[PROBLEM TO SOLVE]: Would you output the entries below only from the line containing "thumb tip: (534, 354)" through the line containing "pinky tip: (608, 361)", exactly as they stand and with both ends included?

[DATA EXCERPTS]:
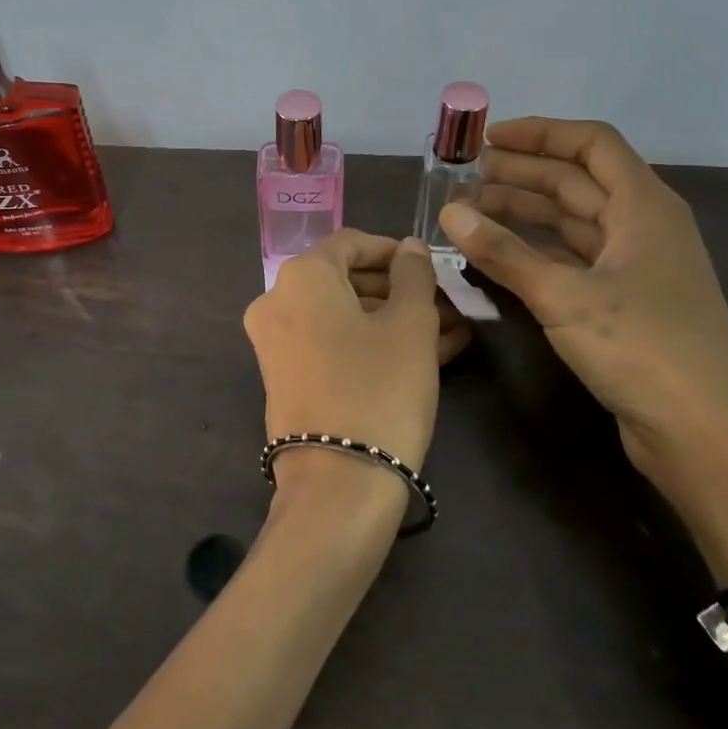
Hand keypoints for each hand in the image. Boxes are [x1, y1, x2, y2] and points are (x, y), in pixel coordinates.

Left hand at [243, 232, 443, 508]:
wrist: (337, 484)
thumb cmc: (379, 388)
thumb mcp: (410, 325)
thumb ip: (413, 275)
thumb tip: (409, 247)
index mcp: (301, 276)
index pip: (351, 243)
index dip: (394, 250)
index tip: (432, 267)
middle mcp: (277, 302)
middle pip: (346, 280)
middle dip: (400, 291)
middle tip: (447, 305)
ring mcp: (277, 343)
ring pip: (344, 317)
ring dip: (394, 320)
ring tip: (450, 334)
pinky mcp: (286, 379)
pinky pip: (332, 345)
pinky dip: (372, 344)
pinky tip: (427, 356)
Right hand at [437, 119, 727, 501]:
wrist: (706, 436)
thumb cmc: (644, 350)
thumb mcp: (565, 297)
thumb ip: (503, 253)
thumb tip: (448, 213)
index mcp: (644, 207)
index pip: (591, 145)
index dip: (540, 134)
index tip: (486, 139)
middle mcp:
--
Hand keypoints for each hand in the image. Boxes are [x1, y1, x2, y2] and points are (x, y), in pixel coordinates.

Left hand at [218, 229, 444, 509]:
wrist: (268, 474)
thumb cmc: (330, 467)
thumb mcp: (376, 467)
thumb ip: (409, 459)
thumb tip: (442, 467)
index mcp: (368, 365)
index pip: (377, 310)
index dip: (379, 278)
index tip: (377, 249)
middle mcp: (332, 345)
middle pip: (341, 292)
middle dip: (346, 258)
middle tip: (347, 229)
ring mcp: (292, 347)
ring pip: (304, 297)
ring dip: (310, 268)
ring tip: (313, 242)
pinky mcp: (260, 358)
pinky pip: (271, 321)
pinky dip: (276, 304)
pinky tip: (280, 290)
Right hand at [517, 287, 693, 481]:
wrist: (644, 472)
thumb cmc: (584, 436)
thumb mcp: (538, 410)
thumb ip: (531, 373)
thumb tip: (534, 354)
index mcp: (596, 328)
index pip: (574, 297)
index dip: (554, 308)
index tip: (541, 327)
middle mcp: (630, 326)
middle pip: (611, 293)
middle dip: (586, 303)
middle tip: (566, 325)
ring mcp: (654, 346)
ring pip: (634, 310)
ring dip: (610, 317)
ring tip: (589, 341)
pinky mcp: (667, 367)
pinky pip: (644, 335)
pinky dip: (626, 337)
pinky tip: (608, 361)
...
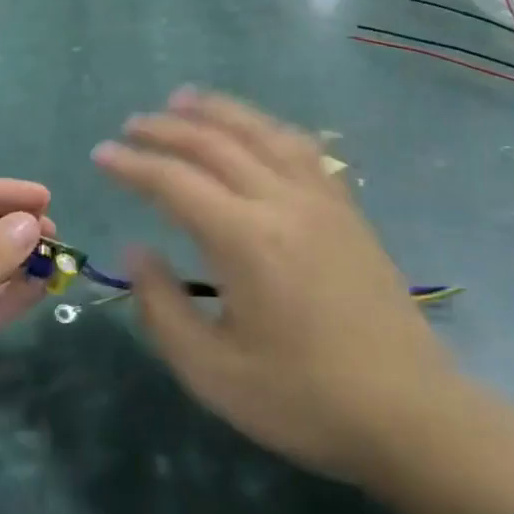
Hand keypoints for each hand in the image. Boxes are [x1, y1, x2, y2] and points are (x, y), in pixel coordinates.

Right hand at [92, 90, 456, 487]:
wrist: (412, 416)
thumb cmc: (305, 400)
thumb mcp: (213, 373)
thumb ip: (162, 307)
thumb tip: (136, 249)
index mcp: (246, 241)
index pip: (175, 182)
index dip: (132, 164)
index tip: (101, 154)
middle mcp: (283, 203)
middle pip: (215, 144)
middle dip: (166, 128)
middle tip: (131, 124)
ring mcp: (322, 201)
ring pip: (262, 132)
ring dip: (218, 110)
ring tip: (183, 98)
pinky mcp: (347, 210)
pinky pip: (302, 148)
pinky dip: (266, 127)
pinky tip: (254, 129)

[TASK RESPONSE]:
thumb tip: (534, 354)
index mcp: (596, 328)
index pip: (574, 297)
index dip: (554, 308)
index tip: (541, 327)
middle mcp: (630, 326)
middle pip: (611, 293)
middle dip: (586, 303)
middle tip: (566, 325)
ring mcp: (654, 346)
ring pip: (634, 310)
ring dip: (610, 317)
ring tip: (589, 341)
pinky mcp: (667, 367)
pinky pip: (644, 335)
pinky dip: (626, 337)
pinky tip: (608, 361)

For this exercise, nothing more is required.